The problem with /dev/urandom is that a full block of data will be available so a whole block will be read, however, this over a hundred times as much randomness as we actually need. This takes quite a while to generate as the kernel tries very hard to give good results. As the extra data is never used this doesn't actually deplete the theoretical entropy that the kernel has, but it doesn't know that.
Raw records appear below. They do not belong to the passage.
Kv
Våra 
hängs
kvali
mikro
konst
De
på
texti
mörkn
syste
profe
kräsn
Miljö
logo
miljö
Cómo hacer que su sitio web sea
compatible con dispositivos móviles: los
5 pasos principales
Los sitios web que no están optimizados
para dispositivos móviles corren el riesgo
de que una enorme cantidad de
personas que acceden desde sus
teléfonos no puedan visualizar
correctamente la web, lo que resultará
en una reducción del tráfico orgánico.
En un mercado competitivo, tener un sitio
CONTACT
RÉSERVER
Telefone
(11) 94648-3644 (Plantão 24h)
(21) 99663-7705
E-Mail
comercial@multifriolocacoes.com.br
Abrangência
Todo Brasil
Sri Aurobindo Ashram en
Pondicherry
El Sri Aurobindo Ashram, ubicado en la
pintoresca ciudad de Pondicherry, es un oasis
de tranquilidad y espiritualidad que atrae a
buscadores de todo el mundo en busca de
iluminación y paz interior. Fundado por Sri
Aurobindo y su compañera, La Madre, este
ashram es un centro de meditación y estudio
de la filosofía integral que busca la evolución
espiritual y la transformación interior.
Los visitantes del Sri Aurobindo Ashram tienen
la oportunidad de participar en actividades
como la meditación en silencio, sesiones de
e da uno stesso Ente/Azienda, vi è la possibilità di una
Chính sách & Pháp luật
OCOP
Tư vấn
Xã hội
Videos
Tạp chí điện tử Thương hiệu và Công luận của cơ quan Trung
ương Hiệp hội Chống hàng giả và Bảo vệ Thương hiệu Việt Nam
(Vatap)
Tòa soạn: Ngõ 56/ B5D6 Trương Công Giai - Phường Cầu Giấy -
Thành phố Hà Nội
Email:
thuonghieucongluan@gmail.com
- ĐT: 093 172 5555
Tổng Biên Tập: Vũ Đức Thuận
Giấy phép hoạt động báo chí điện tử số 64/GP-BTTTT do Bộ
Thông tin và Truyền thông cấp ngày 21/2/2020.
So this can cause problems too, especially if other applications use the blocking version of the device or you have a daemon that hunts for more randomness.

The Unix functions open(), read() and close() will treat the device nicely.

rdebath avatar Apr 26 '17 20:04 rdebath

Added another commit to the repo, this one is an extension of the test program so that all the pieces of the library can be exercised (or even actually USED) from the command line or a shell script.

The Sha512 output is the same strings as the standard sha512sum program, the Ed25519 hex inputs and outputs are in standard hex forms as searchable on the web.

rdebath avatar Apr 27 '17 15:04 rdebath

Thanks for identifying the problem and writing a solution @rdebath ! I agree that defaulting to buffered IO on /dev/urandom is a pretty bad outcome.

Rather than switching from <stdio.h> to <unistd.h> IO, I think we can ask libc to avoid buffering by doing setbuf(f, NULL). Does that seem right to you?

radii avatar May 01 '17 19:05 radii

Just double checked with strace and that works just as well, good call!

rdebath avatar May 01 '17 19:05 rdebath

I'm willing to use unbuffered IO, however I have no interest in the command line interface test program or the makefile that comes with it. That's a bunch more code for me to maintain that's outside the scope of this project. Feel free to host it as your own project though.